(Records contained in a dataset)
*-*-*

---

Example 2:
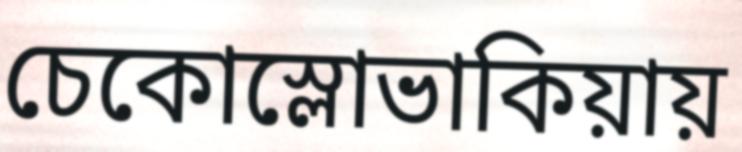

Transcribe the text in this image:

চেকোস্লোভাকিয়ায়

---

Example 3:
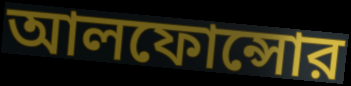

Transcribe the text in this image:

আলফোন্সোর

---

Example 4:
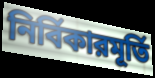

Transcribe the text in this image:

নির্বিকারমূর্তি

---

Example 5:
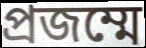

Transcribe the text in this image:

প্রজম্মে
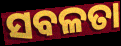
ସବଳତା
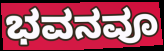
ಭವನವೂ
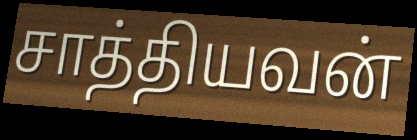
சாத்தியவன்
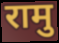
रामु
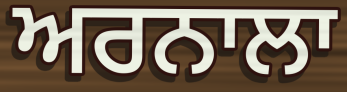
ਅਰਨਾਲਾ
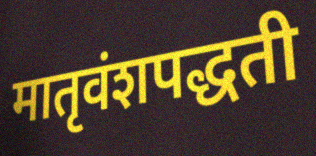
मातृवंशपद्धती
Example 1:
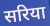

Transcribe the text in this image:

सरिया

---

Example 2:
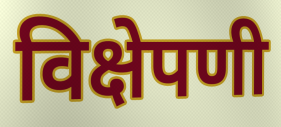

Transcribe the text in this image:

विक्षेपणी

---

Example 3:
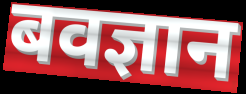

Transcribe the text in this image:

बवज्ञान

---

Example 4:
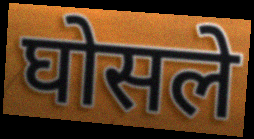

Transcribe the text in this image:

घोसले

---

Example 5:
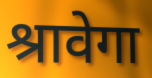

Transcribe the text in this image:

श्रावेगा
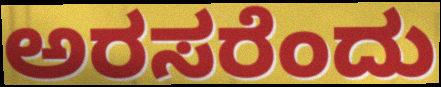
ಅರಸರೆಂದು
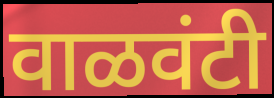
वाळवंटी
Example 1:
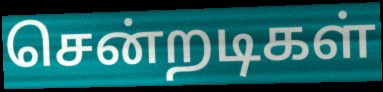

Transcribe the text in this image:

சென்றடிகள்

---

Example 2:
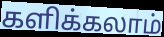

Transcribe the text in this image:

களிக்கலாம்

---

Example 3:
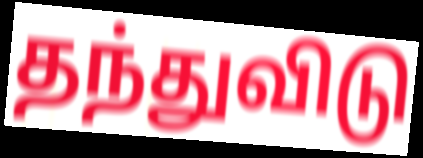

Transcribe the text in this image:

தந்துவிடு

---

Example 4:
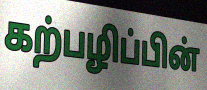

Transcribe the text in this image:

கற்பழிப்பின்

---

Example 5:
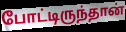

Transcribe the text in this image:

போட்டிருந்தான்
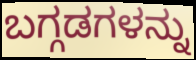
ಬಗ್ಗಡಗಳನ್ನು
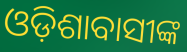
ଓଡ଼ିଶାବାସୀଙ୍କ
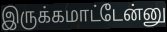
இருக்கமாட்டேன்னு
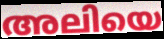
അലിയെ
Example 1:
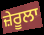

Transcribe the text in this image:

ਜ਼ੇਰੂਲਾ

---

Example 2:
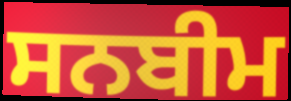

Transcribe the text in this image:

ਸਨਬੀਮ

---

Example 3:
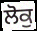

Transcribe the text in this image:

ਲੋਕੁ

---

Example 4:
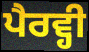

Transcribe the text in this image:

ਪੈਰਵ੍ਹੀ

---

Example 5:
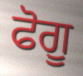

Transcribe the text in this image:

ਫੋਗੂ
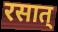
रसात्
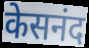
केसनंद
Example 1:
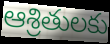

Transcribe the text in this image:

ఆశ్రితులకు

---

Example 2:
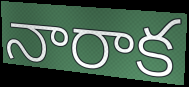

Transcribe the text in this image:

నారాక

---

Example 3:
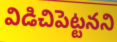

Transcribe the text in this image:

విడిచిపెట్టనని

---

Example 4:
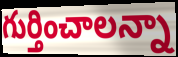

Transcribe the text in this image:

*-*-*

» **What the task asks**
In the copy, omit the pictures and give every line of the data exactly.

» **Task response**
---

Example 2:

Transcribe the text in this image:

চেকোস্লোভাকিয়ায়

---

Example 3:

Transcribe the text in this image:

আলফোন্সোর

---

Example 4:

Transcribe the text in this image:

নির্বিকারমূর্তি

---

Example 5:

Transcribe the text in this image:

প্রজম্মে
ସବଳତା
ಭವನವೂ
சாத்தியவன்
रामु
ਅਰਨਾਲਾ
मातृवंशपद्धती
Example 1:

Transcribe the text in this image:

सरिया

---

Example 2:

Transcribe the text in this image:

विक्षेपणी

---

Example 3:

Transcribe the text in this image:

बवज्ञान

---

Example 4:

Transcribe the text in this image:

घोसले

---

Example 5:

Transcribe the text in this image:

श्रावेगा
ಅರಸರೆಂದು
वाळवंटी
Example 1:

Transcribe the text in this image:

சென்றடிகள்

---

Example 2:

Transcribe the text in this image:

களிக்கலாம்

---

Example 3:

Transcribe the text in this image:

தந்துவிடு

---

Example 4:

Transcribe the text in this image:

கற்பழிப்பின்

---

Example 5:

Transcribe the text in this image:

போட்டிருந்தான்
ಬಗ್ಗಡಗಳನ್ನು
ଓଡ଼ିଶାବାସୀଙ୍କ
இருக்கமாட்டேன்னு
അലിയെ
Example 1:

Transcribe the text in this image:

ਜ਼ੇਰੂਲਾ

---

Example 2:

Transcribe the text in this image:

ਸਨਬੀਮ

---

Example 3:

Transcribe the text in this image:

ਲੋਕੁ

---

Example 4:

Transcribe the text in this image:

ਪੈਰਵ੍ਹੀ

---

Example 5:

Transcribe the text in this image:

ਫੋਗੂ
रसात्
केसनंद
Example 1:

Transcribe the text in this image:

ఆశ్రితులకు

---

Example 2:

Transcribe the text in this image:

నారాక

---

Example 3:

Transcribe the text in this image:

విడిచిపెట్టనని

---

Example 4:

Transcribe the text in this image:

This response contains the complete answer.